In applying this methodology, several challenges I think I might face include; lack of mothers willingness to be involved in the study; since interview has to be done at subject’s comfortable place, transportation might also be an issue; some mothers might not want to identify themselves as IPV victims which might affect accurate measurement of children’s behavior on the developmental scale.

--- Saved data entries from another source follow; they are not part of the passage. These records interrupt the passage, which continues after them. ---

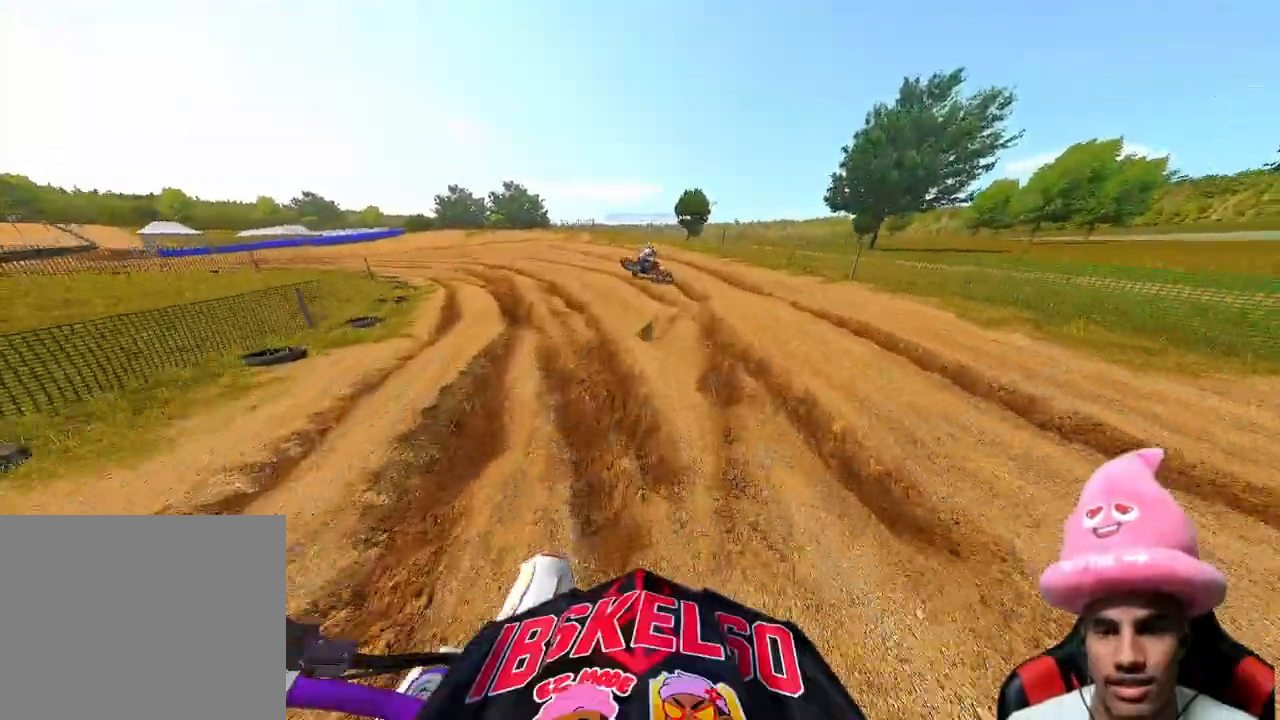
{"buttons": [], "left_stick": "up-left", "right_stick": "up", "events": [[50, "left_stick", "up-left"], [183, "R2", "down"], [233, "right_stick", "up"], [467, "R2", "up"]]}
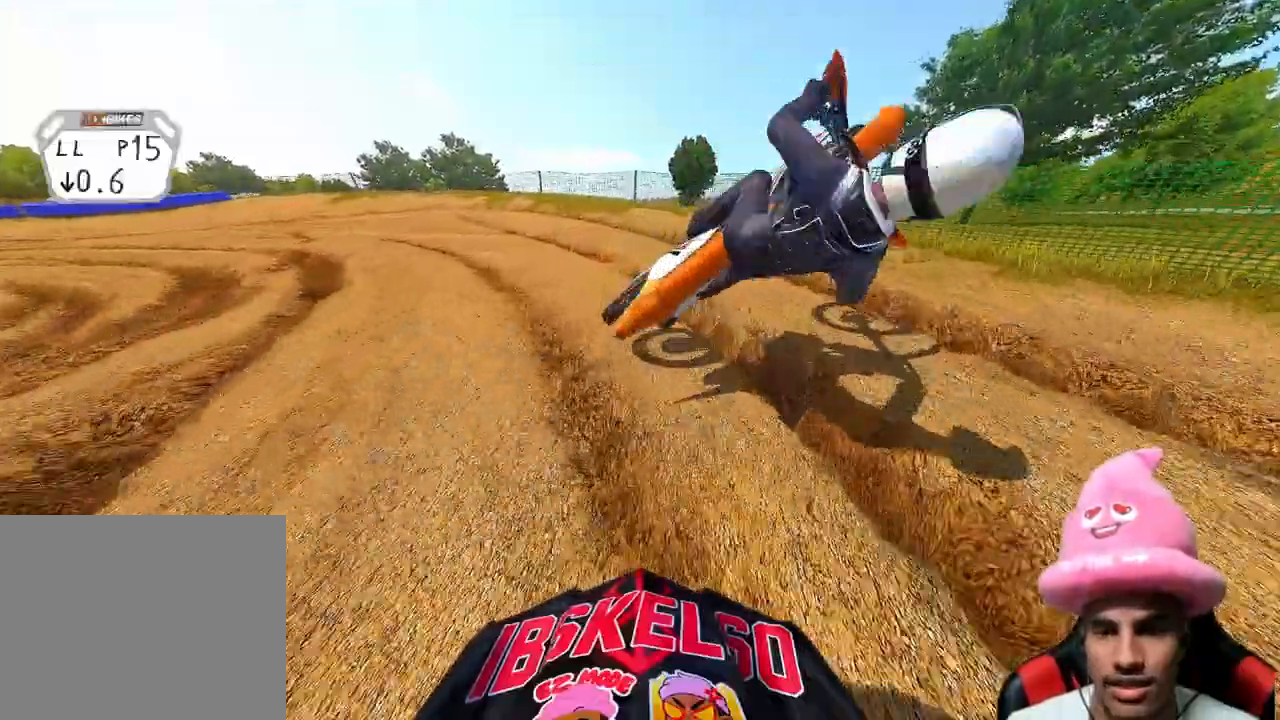
{"buttons": [], "left_stick": "center", "right_stick": "center", "events": [[200, "right_stick", "center"], [450, "left_stick", "center"]]}
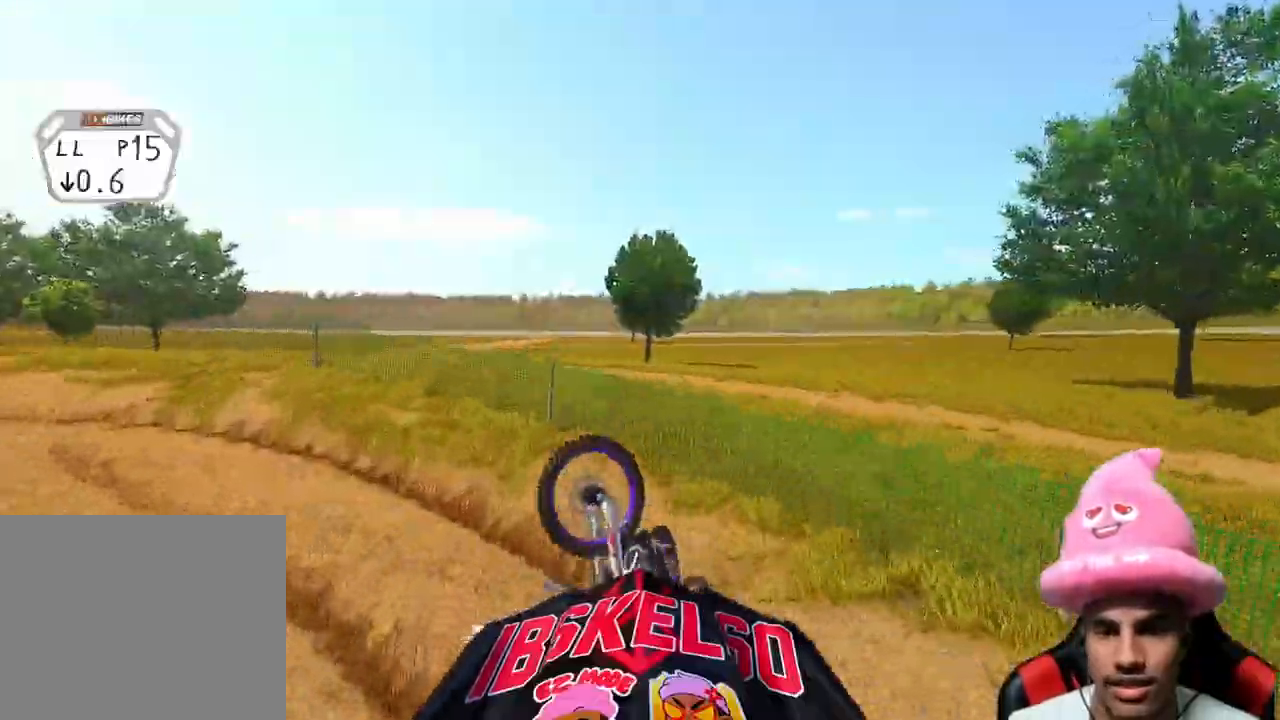
{"buttons": [], "left_stick": "center", "right_stick": "center", "events": []}
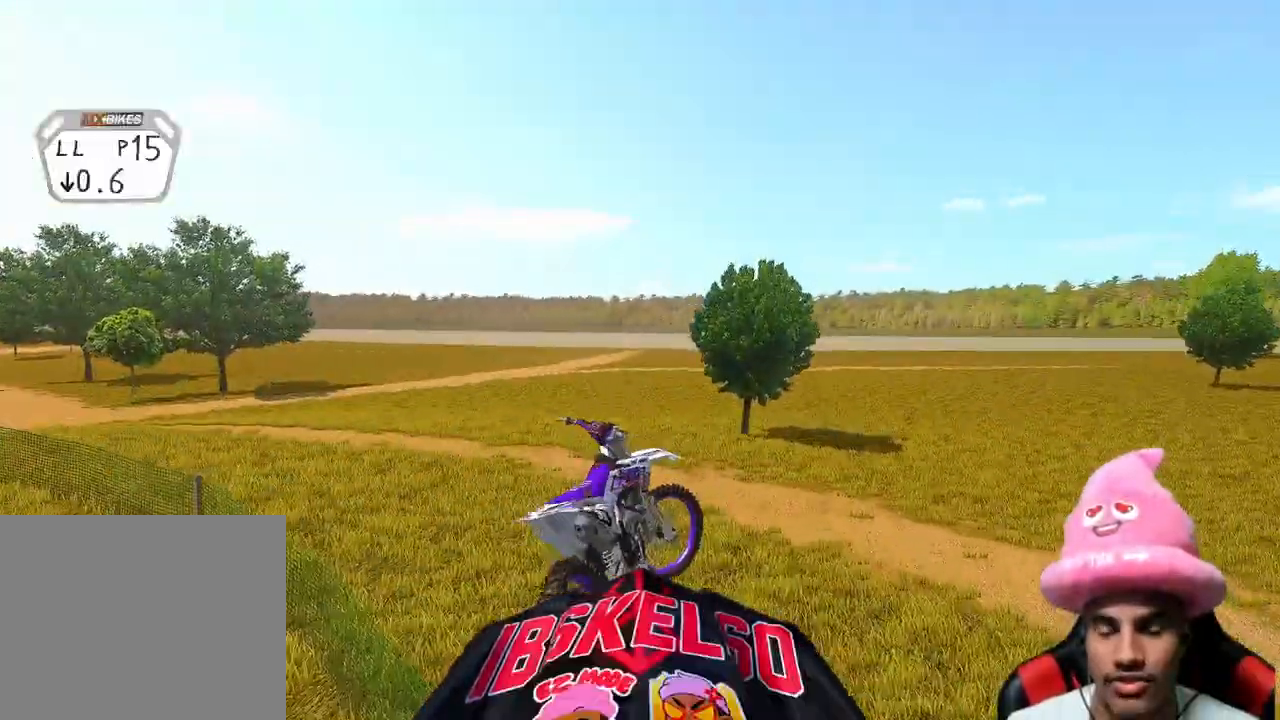
{"buttons": ["SELECT"], "left_stick": "center", "right_stick": "center", "events": [[450, "SELECT", "down"]]}
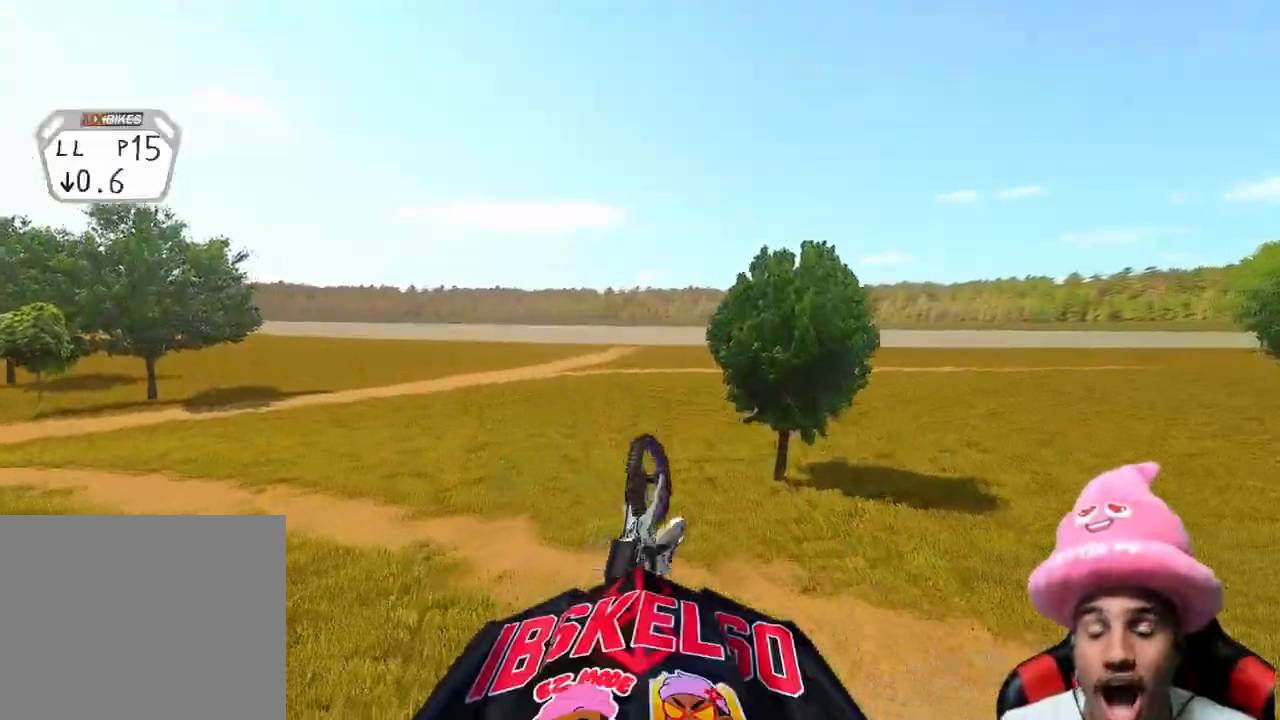
{"buttons": [], "left_stick": "center", "right_stick": "center"}
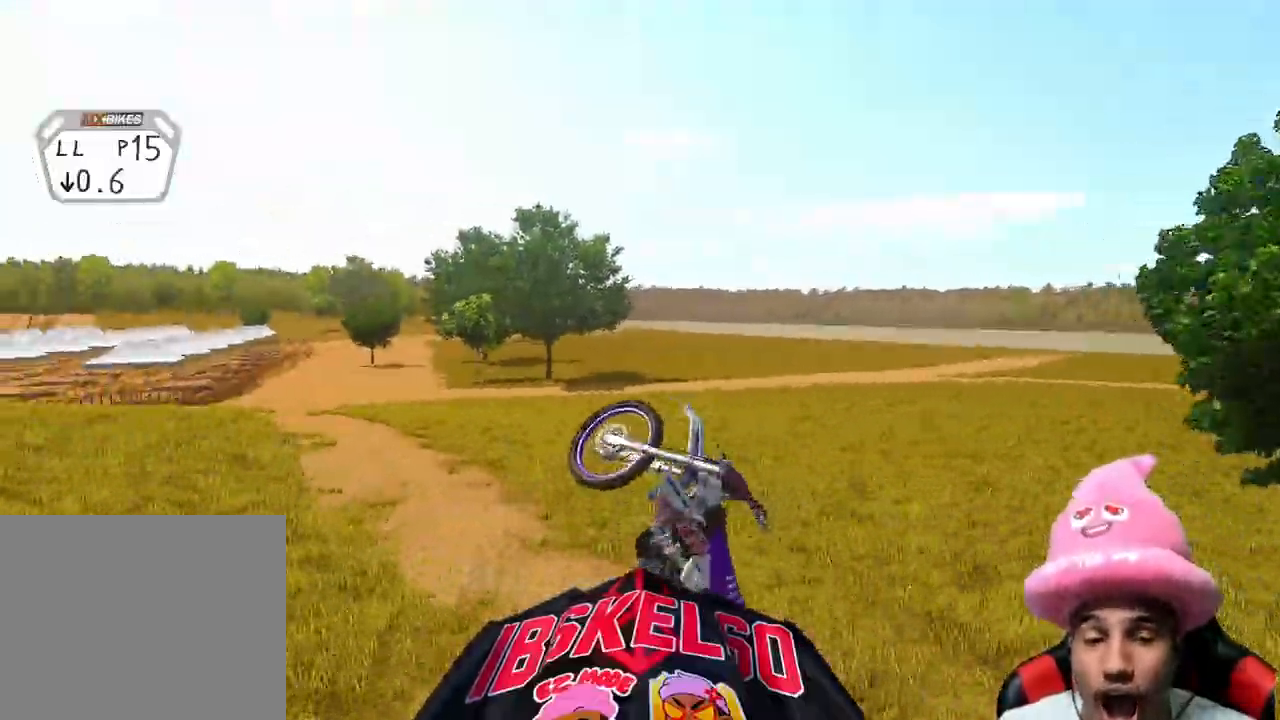
{"buttons": [], "left_stick": "center", "right_stick": "center"}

This paper has examined the impacts of intimate partner violence on the children who are witnessed to it and has critically examined its detrimental effects on them as well as how it has negatively affected parenting behaviors. From the critical analyses of the reviewed literatures, it has been discovered that partner violence occurring between parents or caregivers poses a lot of risk and detrimental effects on the health and wellbeing of the children who witnessed it. Research has demonstrated that these negative effects of early trauma are not necessarily permanent, and that when both IPV victims and their children are provided the proper support and guidance needed, these negative outcomes of IPV exposure can be cushioned and even reversed (Carpenter and Stacks 2009). This paper also examined how the exposure of children to different forms of IPV combined with various effects of violence on parenting affects children’s development and behavior. Findings indicated that IPV had negative impacts on children’s behavior which reflects and may become manifested during later childhood (Huang et al., 2015).  The critical analyses of the literature also suggest that children have maladaptive behavioral functioning, emotional trauma and low ability to cope with their academic pursuit; these are few out of many other effects IPV has on children. The effects were closely related to their primary caregivers’ functioning, which is based on the extent and type of abuse experienced by those caregivers. They lose attention and focus on children thus affecting the children’s life in all ramifications. It has been discovered that lack of knowledge of being exposed to IPV makes many children suffer innocently and even stay longer than expected in such condition. But as children, environment and policy makers and even parents gain a greater understanding of these issues; we will be better able to develop effective policies and relaxing interventions to help the exposed children.

Finally, it is clearly seen that intimate partner violence not only affects those directly involved, but also children who are witnessed to it. The effects of IPV on young bystanders are detrimental to their emotional, physical, psychological and developmental well-beings. Since it is well known that children’s exposure to intimate partner violence exists, limiting or if possible eliminating the negative consequences should be prioritized. Thus there is need for interventions that will help aid and support these set of children who find themselves in such families in finding more adaptive ways of understanding their experiences of IPV. When children understand what the exposure to IPV is like, there is tendency that the exposure is reduced and they can run for their lives or call for help when necessary. When parents know about the impacts witnessing IPV has on the children and they are very much aware that it poses a great exposure challenge to children, there is tendency of safeguarding the children away from it or better still avoid any form of violence in the home.

Bringing an end to children’s exposure to IPV and its impacts on them is the sole responsibility of everyone, the greatest hurt to the children and the society at large is the belief that someone else should do it. So also in rescuing children from this form of child abuse, silence about it should be broken and everyone should see it as our responsibility to bring an end to it and break the chain of cycle continuity.